Mehr als jeder vierte Deutsche (27 Prozent) hegt laut einer Studie des Jüdischen Weltkongresses antisemitische Gedanken. In der Umfrage, die dem Evangelischen Pressedienst epd vorliegt, äußerten 41 Prozent die Meinung, Juden redeten zu viel über den Holocaust. Auch Aussagen wie Juden hätten zu viel Macht in der Wirtschaft oder trügen die Verantwortung für die meisten Kriege auf der Welt seien auf relativ große Zustimmung gestoßen. Für die repräsentative Erhebung wurden vor zweieinhalb Monaten, also vor dem Anschlag in Halle vom 9. Oktober, 1.300 Menschen befragt. Zuerst hatte die "Süddeutsche Zeitung" am 24. Oktober über die Umfrage berichtet.
Antisemitismus ist der Studie zufolge auch unter Gutverdienern in gesellschaftlichen Führungspositionen weit verbreitet. Zu diesem Ergebnis kommt eine Auswertung der Antworten von 300 Befragten, die jährlich mindestens 100.000 Euro verdienen und über einen Universitätsabschluss verfügen.
Gut ein Viertel (28 Prozent) dieser als "Führungselite" definierten Gruppe vertrete die antisemitische Überzeugung, dass Juden im Geschäftsleben zu viel Macht hätten, heißt es in der Studie. Ebenfalls ein Viertel (26 Prozent) glaube, dass Juden in globalen Angelegenheiten zu viel Macht hätten.
Fast die Hälfte (48 Prozent) gab an, dass Juden Israel gegenüber loyaler seien als Deutschland.

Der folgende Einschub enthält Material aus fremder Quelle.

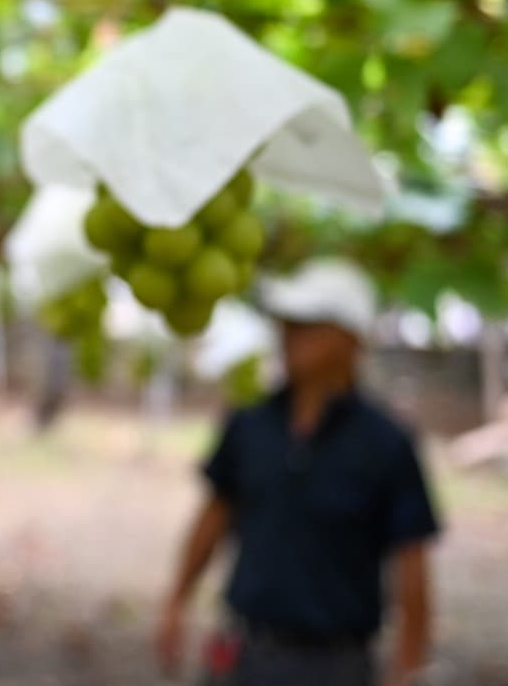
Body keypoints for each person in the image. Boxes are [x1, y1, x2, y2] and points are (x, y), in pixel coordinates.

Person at [154, 259, 440, 686]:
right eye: (288, 323)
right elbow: (214, 515)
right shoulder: (249, 425)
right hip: (241, 653)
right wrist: (177, 600)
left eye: (308, 324)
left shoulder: (387, 445)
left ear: (350, 339)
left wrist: (406, 668)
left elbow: (411, 562)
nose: (291, 336)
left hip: (334, 664)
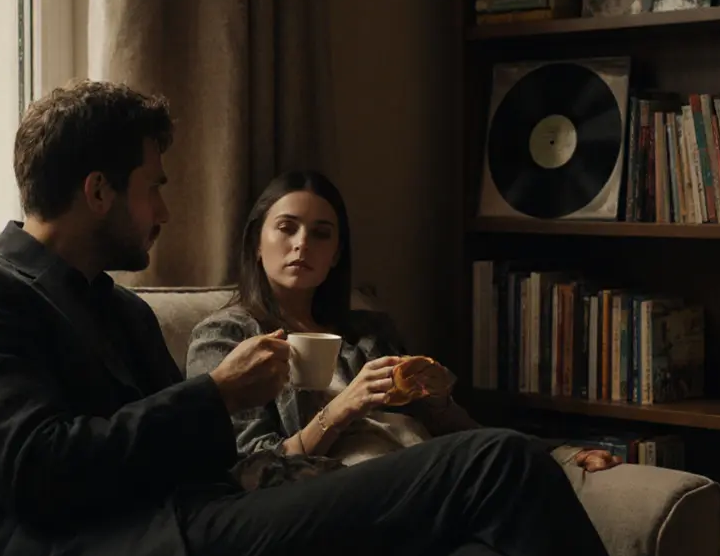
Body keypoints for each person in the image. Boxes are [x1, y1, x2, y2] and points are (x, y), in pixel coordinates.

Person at [0, 78, 620, 556]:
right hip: (125, 551)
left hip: (211, 517)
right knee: (498, 461)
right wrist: (219, 395)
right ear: (98, 191)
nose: (163, 211)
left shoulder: (121, 309)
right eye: (154, 186)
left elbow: (205, 460)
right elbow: (35, 469)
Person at [185, 170, 623, 482]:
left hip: (422, 467)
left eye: (321, 233)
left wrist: (437, 401)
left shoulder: (370, 332)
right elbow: (252, 469)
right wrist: (339, 410)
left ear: (336, 254)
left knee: (510, 489)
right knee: (500, 468)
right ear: (256, 244)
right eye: (286, 228)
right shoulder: (226, 338)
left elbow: (454, 429)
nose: (302, 243)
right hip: (346, 491)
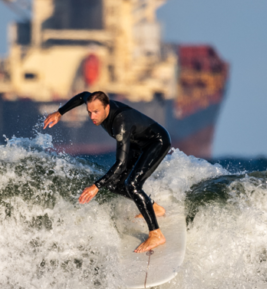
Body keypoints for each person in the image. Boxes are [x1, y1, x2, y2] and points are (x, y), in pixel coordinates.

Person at [43, 91, 172, 253]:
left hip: (156, 142)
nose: (92, 117)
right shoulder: (95, 102)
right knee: (112, 184)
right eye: (89, 112)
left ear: (107, 107)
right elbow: (82, 95)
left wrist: (96, 186)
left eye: (96, 112)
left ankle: (156, 234)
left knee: (132, 185)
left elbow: (121, 163)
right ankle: (155, 208)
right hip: (137, 141)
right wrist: (59, 113)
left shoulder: (121, 124)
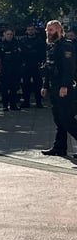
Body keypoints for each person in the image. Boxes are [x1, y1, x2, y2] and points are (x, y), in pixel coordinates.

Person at [39, 20, 77, 158]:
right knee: (59, 120)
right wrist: (44, 85)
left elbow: (69, 69)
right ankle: (59, 147)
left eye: (52, 30)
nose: (49, 33)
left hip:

Fast zwei Drittel (65 Prozent) der Deutschen gehen laut der Umfrage davon aus, dass nationalsozialistische Überzeugungen und Ideen mit dem Erfolg rechtsextremer Parteien zunehmen. Etwa 50 Prozent räumten ein, dass Juden einem Gewaltrisiko oder hasserfüllten Verbalangriffen ausgesetzt seien. Ein Viertel könne sich sogar vorstellen, dass sich in Deutschland etwas mit dem Holocaust Vergleichbares wiederholen könnte. Knapp ein Drittel (28 Prozent) finde, die deutsche Regierung tue nicht genug, um Jüdinnen und Juden zu schützen. Gleichzeitig wächst der Studie zufolge die Bereitschaft, gegen Antisemitismus vorzugehen: Ein Drittel aller Befragten würde nach eigenen Angaben dagegen auf die Straße gehen.
Der Präsident des Jüdischen Weltkongresses, Ronald S. Lauder, sagte, Antisemitismus habe in Deutschland einen Krisenpunkt erreicht. Wenn sich mehr als ein Viertel der Gesellschaft mit Antisemitismus identifiziere, sei es an der Zeit für die restlichen drei Viertel, Demokratie und tolerante Gesellschaften zu verteidigen. Deutschland habe eine einmalige Verpflichtung, die Rückkehr von Intoleranz und Hass zu verhindern. "Es ist Zeit für die gesamte deutsche Gesellschaft, Stellung zu beziehen und den Antisemitismus direkt zu bekämpfen", erklärte Lauder. Der Jüdische Weltkongress ist die Dachorganisation jüdischer Gemeinden und Organisationen aus mehr als 100 Ländern.